Kunst, Kultur, Medien und weitere Öffnung nach rechts
Bei den Kultur- und Vortragsveranstaltungen hat sich der aus dem Milieu der Coronaleugner*innen entstandene „Kulturkreis Pankow“ als relevanteste und aktivste Struktur in Berlin herausgebildet. Kleinere Veranstaltungen oder Konzerte fanden wie in den zurückliegenden Jahren im Rudolf-Steiner-Haus (Dahlem), dem Lokal Al Hamra (Prenzlauer Berg) sowie dem Sprechsaal (Mitte) statt, während für größere Aktivitäten weiterhin die Räumlichkeiten der Musikbrauerei (Prenzlauer Berg) genutzt wurden.
Hier fand beispielsweise die „Erste Alternative Medienmesse“ statt. Organisiert wurde sie von der verschwörungsideologischen Zeitschrift „Demokratischer Widerstand“ mit Unterstützung von Szene-Medien wie „Compact“, „AUF 1“ und „Kontrafunk“. Anwesend waren bekannte verschwörungsideologische Zusammenschlüsse wie „Freedom Parade“, „Freie Linke“ und „Die Basis“. Als exemplarisch für die Öffnung der Szene zu rechtsextremen Positionen und Akteuren kann der ebenfalls bei der Messe vertretene Stand des Zeitungsprojektes „Aufgewacht – Die Deutsche Stimme“ gelten, das gemeinsam von den rechtsextremen Parteien „Freie Sachsen“ und „Die Heimat“ herausgegeben wird.
Während diese Art der Kooperation eine Ausnahme blieb, wurde die Zusammenarbeit mit der AfD 2025 stetig fortgesetzt. AfD-Vertreter*innen verbreiten bei Versammlungen und in Medien der verschwörungsideologischen Szene ihre Positionen, und hier kursierten wiederum vor der Bundestagswahl Wahlempfehlungen für die AfD.
Die AfD bindet einzelne verschwörungsideologische Protagonist*innen an sich. Dies zeigt sich etwa in einem seit 2020 regelmäßig von der AfD-Fraktion im Bundestag organisierten sogenannten Corona-Symposium.

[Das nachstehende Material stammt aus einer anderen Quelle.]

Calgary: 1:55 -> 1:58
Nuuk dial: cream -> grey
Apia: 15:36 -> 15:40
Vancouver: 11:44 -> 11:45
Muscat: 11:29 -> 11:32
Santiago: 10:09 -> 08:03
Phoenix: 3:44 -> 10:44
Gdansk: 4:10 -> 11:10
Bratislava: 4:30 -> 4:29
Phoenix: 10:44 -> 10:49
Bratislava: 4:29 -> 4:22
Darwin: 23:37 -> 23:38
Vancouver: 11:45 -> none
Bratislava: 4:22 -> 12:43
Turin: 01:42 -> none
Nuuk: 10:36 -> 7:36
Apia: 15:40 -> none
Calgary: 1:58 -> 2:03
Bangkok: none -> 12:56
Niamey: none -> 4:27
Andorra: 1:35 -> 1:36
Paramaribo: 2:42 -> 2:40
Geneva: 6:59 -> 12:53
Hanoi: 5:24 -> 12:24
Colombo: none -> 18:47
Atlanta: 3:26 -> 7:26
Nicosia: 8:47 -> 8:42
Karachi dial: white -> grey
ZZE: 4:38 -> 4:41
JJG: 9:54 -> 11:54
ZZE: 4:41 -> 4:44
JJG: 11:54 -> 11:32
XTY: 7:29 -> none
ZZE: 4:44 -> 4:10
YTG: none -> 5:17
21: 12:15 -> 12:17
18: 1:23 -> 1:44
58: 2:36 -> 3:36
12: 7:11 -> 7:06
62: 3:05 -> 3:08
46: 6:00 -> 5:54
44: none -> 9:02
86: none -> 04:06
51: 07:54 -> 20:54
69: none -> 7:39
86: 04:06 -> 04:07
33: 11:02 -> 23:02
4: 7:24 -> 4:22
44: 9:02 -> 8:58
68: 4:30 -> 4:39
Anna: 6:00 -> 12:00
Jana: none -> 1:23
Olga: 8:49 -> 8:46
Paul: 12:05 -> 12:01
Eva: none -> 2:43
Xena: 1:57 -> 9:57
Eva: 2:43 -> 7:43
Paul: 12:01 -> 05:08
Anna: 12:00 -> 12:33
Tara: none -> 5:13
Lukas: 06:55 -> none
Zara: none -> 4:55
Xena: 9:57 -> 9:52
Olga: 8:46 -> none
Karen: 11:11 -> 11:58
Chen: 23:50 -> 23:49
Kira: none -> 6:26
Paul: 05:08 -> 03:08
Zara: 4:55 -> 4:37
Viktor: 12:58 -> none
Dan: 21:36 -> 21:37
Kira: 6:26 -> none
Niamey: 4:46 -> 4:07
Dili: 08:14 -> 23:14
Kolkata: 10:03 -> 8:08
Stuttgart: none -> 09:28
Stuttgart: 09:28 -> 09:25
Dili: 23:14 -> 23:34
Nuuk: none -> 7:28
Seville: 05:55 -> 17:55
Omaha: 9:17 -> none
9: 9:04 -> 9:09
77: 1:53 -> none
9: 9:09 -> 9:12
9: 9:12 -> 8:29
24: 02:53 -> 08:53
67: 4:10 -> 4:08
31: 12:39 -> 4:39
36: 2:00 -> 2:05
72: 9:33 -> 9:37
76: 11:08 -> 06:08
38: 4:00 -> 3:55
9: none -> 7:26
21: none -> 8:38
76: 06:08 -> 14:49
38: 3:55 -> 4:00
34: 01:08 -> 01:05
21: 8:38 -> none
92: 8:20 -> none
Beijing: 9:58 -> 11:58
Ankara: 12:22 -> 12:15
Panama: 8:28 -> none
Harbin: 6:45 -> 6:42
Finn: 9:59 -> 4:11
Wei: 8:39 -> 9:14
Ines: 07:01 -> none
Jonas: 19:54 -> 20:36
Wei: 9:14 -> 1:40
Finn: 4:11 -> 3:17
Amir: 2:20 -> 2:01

Treffen wie diese, dienen der Netzwerkpflege und halten das Thema „Coronapandemie“ als Bindeglied zwischen rechtsextremen und verschwörungsideologischen Akteuren aufrecht.
Kontinuitäten 2026
Im neuen Jahr zeigt sich bereits, dass die (punktuelle) Zusammenarbeit verschiedener Milieus eine Fortsetzung findet: Für Samstag, den 14. März 2026 mobilisiert die rechtsextreme und verschwörungsideologische Szene gemeinsam zu einem Aufmarsch. Aufgerufen hat ein überregionaler Zusammenschluss, der sich in der Vergangenheit unter anderem mit öffentlichen Solidaritätsbekundungen „für alle Querdenker“, für Geschichtsrevisionist*innen und rechtsextreme Kader hervorgetan hat. Aus Berlin mobilisieren aktionsorientierte rechtsextreme Jugendgruppen wie „Deutsche Jugend Voran“ (DJV). Außerdem meldete „Der III. Weg“ und ihre „Nationalrevolutionäre Jugend“ (NRJ) auch für Samstag, den 14. März einen kurzen Aufmarsch im Stadtteil Marzahn an. Die demokratische Zivilgesellschaft kündigt breite Gegenproteste an.